▶ _Data supplied_:
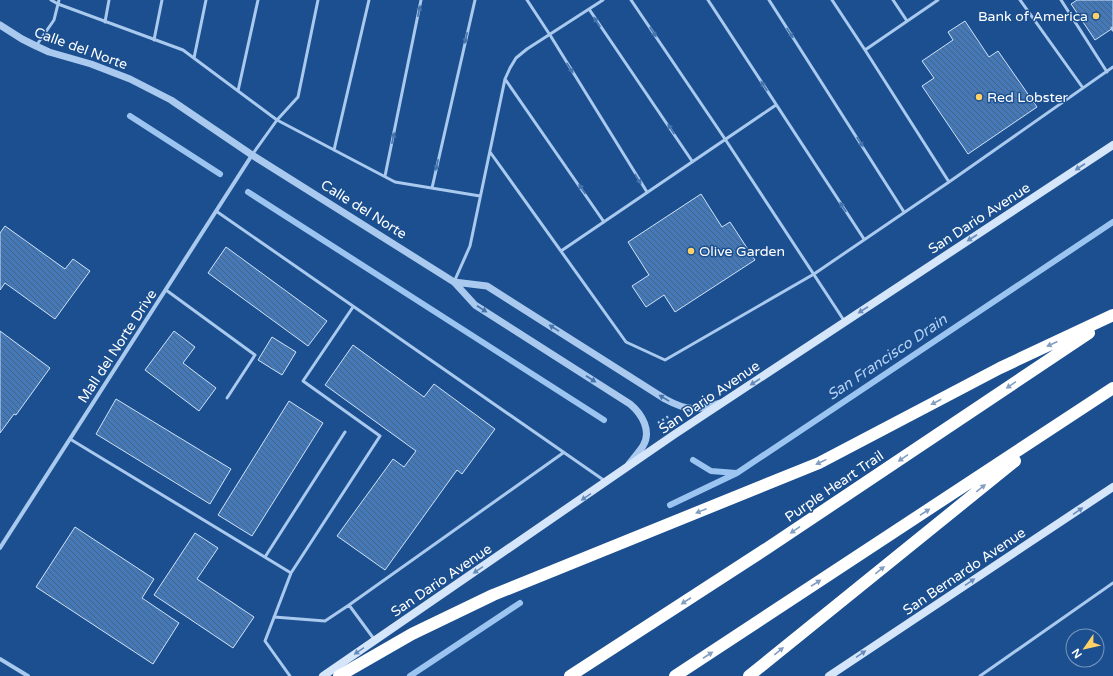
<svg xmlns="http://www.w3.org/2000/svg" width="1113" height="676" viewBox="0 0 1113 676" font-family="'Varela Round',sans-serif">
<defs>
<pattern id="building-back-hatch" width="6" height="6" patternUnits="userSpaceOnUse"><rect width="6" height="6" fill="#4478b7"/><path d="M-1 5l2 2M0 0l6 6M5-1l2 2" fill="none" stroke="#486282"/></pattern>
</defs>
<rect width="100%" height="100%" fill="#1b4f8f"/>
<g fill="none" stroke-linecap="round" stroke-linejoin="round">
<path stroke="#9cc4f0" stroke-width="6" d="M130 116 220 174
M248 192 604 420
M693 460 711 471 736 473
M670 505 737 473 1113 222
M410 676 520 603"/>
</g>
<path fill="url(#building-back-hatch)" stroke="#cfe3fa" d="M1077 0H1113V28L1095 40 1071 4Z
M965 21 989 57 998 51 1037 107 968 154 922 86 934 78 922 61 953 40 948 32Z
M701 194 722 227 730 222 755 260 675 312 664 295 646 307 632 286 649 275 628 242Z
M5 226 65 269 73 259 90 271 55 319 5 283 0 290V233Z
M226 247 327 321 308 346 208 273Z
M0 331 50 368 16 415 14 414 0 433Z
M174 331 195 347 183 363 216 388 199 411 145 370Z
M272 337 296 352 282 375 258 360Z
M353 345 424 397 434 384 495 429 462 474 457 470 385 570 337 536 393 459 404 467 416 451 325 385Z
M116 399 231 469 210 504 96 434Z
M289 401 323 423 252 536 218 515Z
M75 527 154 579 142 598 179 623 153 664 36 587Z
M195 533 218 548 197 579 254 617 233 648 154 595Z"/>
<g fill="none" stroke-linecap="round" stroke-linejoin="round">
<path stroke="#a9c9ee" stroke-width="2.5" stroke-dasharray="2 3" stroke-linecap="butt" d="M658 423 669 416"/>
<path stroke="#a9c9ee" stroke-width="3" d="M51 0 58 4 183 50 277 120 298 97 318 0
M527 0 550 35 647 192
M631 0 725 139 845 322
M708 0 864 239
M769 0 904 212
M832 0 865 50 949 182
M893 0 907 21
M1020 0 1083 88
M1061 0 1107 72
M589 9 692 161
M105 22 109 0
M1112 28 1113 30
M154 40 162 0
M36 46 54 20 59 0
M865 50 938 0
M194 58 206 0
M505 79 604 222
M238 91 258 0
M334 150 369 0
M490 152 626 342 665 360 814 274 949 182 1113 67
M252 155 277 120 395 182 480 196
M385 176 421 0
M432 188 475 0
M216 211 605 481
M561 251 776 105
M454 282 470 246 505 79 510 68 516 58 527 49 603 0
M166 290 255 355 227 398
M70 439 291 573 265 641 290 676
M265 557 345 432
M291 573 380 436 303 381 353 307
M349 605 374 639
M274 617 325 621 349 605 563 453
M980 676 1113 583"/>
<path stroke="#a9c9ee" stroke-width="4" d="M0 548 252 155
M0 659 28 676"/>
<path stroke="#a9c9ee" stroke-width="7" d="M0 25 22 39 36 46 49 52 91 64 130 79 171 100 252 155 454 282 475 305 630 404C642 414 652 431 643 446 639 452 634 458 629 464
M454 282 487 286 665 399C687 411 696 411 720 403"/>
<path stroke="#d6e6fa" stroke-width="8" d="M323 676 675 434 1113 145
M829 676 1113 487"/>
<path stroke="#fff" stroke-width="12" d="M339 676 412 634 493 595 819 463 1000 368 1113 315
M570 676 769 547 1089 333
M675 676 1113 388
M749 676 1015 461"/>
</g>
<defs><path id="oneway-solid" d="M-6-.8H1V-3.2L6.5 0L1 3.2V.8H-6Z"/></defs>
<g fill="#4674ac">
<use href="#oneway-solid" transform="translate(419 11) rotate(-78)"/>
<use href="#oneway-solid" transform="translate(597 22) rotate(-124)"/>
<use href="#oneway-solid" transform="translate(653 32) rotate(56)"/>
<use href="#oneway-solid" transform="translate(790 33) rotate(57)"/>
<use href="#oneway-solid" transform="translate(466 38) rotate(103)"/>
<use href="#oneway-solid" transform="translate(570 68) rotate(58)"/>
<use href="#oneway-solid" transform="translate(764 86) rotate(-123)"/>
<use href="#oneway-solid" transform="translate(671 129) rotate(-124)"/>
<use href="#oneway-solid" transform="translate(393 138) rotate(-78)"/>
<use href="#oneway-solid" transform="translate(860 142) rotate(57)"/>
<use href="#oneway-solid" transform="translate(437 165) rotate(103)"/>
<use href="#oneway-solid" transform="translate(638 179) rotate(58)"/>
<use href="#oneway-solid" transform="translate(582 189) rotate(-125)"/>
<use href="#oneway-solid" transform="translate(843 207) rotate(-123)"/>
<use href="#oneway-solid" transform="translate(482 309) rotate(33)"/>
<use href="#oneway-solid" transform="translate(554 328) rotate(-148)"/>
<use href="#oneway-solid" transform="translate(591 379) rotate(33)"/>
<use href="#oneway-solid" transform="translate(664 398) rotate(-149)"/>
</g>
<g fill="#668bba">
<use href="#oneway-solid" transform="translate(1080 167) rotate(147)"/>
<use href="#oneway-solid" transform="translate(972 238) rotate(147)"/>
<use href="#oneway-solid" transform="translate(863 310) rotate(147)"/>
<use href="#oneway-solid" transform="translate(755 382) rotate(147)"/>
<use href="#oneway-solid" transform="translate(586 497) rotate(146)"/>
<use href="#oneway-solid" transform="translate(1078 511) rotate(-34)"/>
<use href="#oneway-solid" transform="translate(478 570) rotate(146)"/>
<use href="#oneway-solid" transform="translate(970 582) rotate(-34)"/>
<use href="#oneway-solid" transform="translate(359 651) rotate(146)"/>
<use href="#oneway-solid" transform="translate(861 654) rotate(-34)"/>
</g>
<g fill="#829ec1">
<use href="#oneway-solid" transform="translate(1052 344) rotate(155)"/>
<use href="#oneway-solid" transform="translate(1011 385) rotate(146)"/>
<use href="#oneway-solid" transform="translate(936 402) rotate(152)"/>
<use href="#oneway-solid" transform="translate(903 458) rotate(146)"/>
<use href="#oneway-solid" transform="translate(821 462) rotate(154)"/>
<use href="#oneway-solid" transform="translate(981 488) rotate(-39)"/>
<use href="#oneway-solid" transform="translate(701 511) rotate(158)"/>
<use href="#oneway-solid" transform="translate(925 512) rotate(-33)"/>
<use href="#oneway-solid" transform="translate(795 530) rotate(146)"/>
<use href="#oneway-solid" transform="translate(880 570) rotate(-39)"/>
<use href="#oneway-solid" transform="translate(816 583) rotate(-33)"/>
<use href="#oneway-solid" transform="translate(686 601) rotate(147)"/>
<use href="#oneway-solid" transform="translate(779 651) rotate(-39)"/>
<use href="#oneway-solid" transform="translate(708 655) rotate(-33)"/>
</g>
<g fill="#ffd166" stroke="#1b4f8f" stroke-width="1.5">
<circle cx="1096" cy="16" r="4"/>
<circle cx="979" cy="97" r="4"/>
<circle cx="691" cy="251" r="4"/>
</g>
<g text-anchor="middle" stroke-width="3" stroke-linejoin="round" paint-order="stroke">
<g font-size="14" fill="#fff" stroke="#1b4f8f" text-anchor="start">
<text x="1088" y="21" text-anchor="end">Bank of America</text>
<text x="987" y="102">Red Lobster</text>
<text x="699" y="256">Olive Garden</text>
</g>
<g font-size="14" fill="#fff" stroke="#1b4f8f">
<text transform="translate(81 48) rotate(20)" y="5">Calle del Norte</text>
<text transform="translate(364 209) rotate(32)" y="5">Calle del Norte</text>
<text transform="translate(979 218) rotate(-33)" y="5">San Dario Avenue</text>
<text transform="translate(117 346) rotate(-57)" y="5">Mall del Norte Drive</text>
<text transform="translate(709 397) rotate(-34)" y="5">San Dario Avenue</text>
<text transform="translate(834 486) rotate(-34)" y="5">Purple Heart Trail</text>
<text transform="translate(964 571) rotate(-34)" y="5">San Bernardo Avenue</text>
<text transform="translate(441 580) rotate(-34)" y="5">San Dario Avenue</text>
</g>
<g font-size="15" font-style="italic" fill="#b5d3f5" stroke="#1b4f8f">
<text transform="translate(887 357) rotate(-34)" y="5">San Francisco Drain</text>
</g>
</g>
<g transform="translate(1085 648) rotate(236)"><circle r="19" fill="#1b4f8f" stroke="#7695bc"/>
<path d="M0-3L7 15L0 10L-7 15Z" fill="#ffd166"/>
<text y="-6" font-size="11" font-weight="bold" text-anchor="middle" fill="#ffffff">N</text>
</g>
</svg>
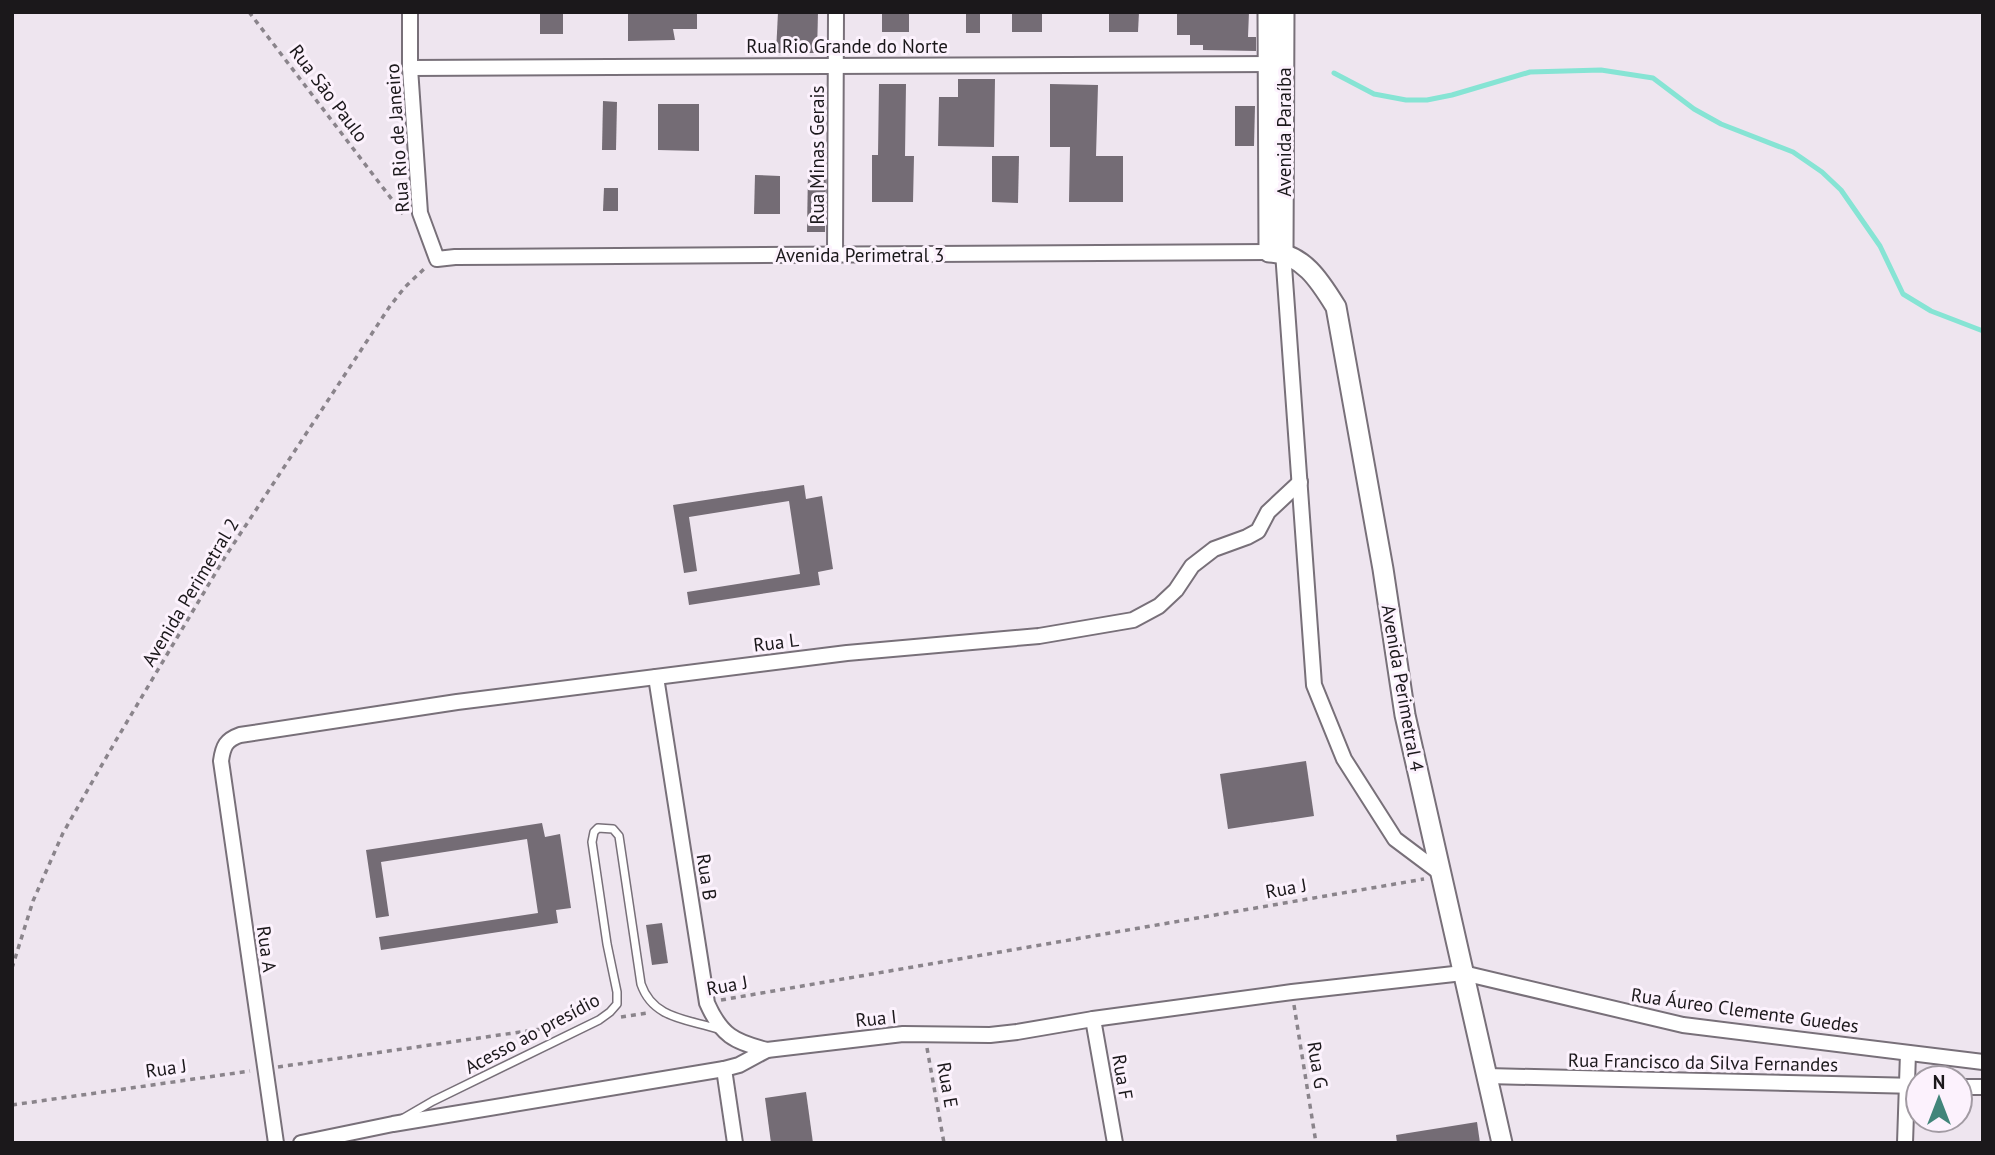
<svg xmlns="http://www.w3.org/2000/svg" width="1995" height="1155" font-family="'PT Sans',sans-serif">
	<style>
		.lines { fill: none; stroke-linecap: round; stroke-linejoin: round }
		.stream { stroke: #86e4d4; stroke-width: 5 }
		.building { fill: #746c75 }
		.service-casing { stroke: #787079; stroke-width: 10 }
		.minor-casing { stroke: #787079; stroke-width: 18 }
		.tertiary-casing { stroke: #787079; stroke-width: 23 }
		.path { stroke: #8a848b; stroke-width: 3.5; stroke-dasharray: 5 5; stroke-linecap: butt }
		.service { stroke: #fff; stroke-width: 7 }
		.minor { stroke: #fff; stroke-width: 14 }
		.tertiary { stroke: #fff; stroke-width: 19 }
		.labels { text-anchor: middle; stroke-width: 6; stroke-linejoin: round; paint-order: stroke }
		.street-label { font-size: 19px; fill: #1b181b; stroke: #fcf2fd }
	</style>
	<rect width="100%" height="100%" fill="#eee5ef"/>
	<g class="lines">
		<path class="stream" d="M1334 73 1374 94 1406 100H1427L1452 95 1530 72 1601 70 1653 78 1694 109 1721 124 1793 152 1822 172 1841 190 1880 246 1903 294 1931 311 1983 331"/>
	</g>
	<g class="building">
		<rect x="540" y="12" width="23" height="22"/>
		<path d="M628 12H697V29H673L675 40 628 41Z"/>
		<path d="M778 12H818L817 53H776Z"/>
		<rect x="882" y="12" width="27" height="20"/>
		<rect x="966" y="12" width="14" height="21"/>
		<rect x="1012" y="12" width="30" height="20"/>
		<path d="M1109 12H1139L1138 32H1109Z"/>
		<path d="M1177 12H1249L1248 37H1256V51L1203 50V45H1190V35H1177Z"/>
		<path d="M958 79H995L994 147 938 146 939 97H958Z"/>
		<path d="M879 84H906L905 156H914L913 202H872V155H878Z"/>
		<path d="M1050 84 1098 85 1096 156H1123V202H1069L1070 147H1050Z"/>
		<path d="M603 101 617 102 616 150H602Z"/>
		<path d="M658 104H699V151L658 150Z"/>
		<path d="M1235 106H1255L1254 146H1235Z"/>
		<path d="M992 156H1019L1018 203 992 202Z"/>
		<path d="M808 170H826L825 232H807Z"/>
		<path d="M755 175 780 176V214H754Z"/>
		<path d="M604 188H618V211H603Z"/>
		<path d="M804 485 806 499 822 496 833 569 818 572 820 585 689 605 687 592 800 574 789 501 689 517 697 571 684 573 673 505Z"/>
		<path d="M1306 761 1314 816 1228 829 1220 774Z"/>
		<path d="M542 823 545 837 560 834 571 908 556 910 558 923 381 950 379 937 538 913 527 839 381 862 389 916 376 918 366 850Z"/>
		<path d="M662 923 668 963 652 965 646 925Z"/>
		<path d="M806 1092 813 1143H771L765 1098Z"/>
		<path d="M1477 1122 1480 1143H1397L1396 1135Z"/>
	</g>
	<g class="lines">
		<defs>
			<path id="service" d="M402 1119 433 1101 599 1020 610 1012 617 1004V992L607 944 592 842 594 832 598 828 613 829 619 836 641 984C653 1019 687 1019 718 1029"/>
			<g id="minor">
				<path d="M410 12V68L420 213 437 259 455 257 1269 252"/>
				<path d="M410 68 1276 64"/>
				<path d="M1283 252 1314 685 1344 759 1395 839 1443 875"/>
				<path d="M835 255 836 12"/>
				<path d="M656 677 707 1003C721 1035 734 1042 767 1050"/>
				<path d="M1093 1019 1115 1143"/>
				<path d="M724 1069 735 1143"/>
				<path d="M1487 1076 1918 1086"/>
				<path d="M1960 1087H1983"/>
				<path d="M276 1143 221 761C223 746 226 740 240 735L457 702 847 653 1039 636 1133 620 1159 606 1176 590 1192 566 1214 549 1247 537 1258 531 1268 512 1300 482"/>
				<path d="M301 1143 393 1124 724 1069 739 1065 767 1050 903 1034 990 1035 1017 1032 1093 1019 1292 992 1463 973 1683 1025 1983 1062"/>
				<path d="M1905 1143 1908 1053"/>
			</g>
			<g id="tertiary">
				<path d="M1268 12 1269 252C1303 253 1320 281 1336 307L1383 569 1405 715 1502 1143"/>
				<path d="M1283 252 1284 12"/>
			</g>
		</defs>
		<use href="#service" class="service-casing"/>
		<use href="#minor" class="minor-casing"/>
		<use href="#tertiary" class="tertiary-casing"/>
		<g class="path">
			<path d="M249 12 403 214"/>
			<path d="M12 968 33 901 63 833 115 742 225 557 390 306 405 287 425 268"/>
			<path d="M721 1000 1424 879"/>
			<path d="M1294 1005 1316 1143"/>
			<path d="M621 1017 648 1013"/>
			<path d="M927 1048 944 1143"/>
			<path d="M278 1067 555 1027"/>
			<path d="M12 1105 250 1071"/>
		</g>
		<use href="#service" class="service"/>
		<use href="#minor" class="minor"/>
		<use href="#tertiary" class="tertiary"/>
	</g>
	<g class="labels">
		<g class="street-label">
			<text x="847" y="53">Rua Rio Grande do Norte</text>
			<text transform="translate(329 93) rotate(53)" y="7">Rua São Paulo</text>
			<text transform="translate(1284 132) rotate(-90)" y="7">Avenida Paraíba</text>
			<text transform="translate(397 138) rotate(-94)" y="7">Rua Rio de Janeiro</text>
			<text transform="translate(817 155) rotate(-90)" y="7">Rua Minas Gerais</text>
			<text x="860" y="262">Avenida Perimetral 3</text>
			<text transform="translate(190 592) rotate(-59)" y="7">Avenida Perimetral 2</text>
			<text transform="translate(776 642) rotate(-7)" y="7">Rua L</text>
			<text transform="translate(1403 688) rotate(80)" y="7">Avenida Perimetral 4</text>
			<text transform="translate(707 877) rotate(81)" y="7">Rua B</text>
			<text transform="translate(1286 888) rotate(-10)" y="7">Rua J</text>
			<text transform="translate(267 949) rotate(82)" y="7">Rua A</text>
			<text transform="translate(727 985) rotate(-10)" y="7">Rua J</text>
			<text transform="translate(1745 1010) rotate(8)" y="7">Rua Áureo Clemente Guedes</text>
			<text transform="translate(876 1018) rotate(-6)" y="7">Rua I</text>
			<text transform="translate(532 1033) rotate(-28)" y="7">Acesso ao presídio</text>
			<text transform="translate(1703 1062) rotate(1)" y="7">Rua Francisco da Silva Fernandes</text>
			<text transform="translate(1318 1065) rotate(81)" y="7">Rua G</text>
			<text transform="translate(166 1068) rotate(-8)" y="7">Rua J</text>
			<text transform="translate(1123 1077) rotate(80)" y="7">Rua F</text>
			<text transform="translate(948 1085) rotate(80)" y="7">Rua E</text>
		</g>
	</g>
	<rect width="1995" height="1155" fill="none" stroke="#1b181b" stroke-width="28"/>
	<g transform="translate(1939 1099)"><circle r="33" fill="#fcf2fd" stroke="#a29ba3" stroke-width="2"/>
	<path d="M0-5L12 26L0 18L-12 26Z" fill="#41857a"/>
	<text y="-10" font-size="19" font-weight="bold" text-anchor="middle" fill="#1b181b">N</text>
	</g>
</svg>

▶ _What you will do_: In the listing above, find the line with "M75 527 154" and the line with "M832 0 865 50 949 182". Output those two lines and every line between them, exactly as written.

▶ _Answer space_:
M75 527 154 579 142 598 179 623 153 664 36 587Z
M195 533 218 548 197 579 254 617 233 648 154 595Z"/>
<g fill="none" stroke-linecap="round" stroke-linejoin="round">
<path stroke="#a9c9ee" stroke-width="2.5" stroke-dasharray="2 3" stroke-linecap="butt" d="M658 423 669 416"/>
<path stroke="#a9c9ee" stroke-width="3" d="M51 0 58 4 183 50 277 120 298 97 318 0
M527 0 550 35 647 192
M631 0 725 139 845 322
M708 0 864 239
M769 0 904 212
M832 0 865 50 949 182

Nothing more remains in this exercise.